As plantações de cana, os engenhos, os escravos, o cheiro doce que incensava as casas-grandes e as senzalas, os bolos que figuraram como brasões de famílias importantes, o doce, e para alguns até amargo, dos nossos doces, são oriundos do elemento que deu renome ao Brasil no exterior: “deixo de ser Brasil da madeira de tinta vermelha e passo a ser Brasil do açúcar, elemento este de riqueza igualada ao ouro, um ouro branco”, me pergunto, para quem?

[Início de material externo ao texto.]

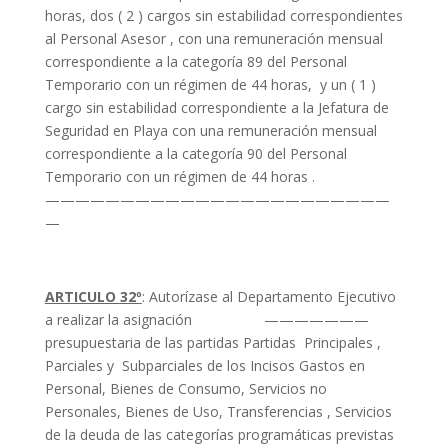
horas, dos ( 2 ) cargos sin estabilidad correspondientes
al Personal Asesor , con una remuneración mensual
correspondiente a la categoría 89 del Personal
Temporario con un régimen de 44 horas, y un ( 1 )
cargo sin estabilidad correspondiente a la Jefatura de
Seguridad en Playa con una remuneración mensual
correspondiente a la categoría 90 del Personal
Temporario con un régimen de 44 horas .
———————————————————————
—
ARTICULO 32º
: Autorízase al Departamento Ejecutivo
a realizar la asignación ———————
presupuestaria de las partidas Partidas Principales ,
Parciales y Subparciales de los Incisos Gastos en
Personal, Bienes de Consumo, Servicios no
Personales, Bienes de Uso, Transferencias , Servicios
de la deuda de las categorías programáticas previstas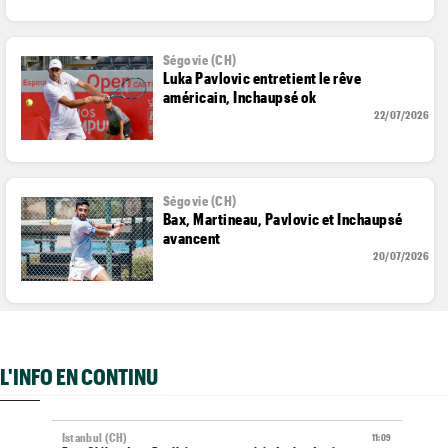
Ségovie (CH)
Luka Pavlovic entretient le rêve
américain, Inchaupsé ok
22/07/2026
Ségovie (CH)
Bax, Martineau, Pavlovic et Inchaupsé
avancent
20/07/2026
L'INFO EN CONTINU
Istanbul (CH)
11:09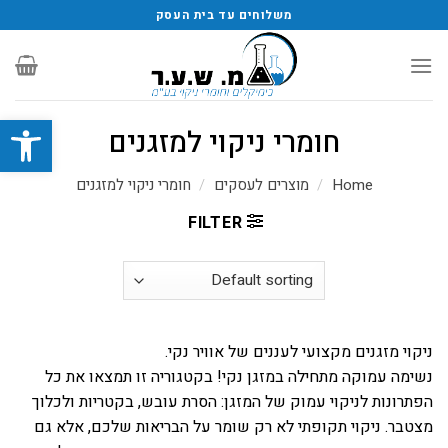
משלוחים עד בית העסק
פתח סרגל
חומרי ניקוי למזגנים
Home
/
מוצרים לעסקים
/
חומרי ניקוי למזגנים
FILTER
ניקוי מזגנים מקצועי לעננים של אוויר נקי.
נשימה עמוקה מתחילה במזגן נקי! בקטגוריה זו תמצאו את כל
הפתרונות לניקוי עמוק של המזגן: הסרת עובש, בקטריות ולכלוך
מצטבר. ניקוי תקופתי לא רק שומר על הבריאות שלכם, אלא גם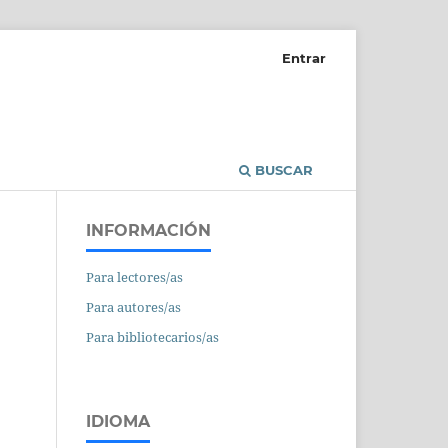
Entrar
BUSCAR
INFORMACIÓN
Para lectores/as
Para autores/as
Para bibliotecarios/as
IDIOMA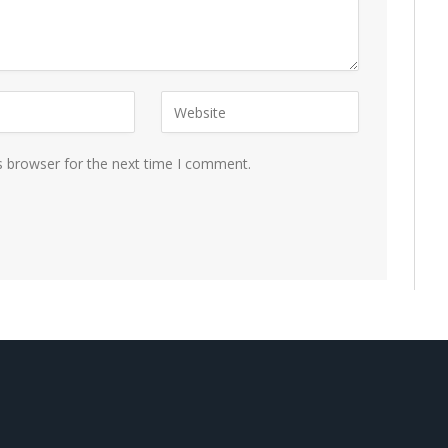
s browser for the next time I comment.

Em seu livro, o autor traz o açúcar como fator extremamente importante na formação gastronômica de Pernambuco, possibilitando o surgimento e aperfeiçoamento de muitos elementos.

O açúcar e as frutas do mato tropical, o açúcar e a mandioca, o açúcar e os tachos. 

Recife uma cidade, e uma região como dispõe Freyre, marcados pela doçura do ouro branco: “dou-lhe um doce se descobrires o que tenho aqui” – a doce recompensa; “você é meu doce de coco” – o doce amado; “com bananas e bolos se enganam os tolos” – o poder de ludibriar o próximo.

Por trás de toda essa doçura está a sociedade patriarcal, aristocrática, as donas de casa, as negras da cozinha.

Freyre diz que a origem de todos esses doces está fundamentada em um dos rituais mais sérios da antiga vida das famílias das casas-grandes e dos sobrados.

Houve, no Brasil, uma maçonaria do doce comandada pelas mulheres dos engenhos, responsáveis pela criação de bolos que representaram famílias abastadas– Cavalcanti, Constâncio, tia Sinhá, Souza Leão – e por guardar o segredo das receitas, receitas estas que mesmo preparadas por negras escravas, foram perpetuadas no cadernos de receitas das sinhás e das famílias portentosas.

A culinária pernambucana prosperou no aporte das docilidade, diferente do indianismo do norte, e do africanismo baiano.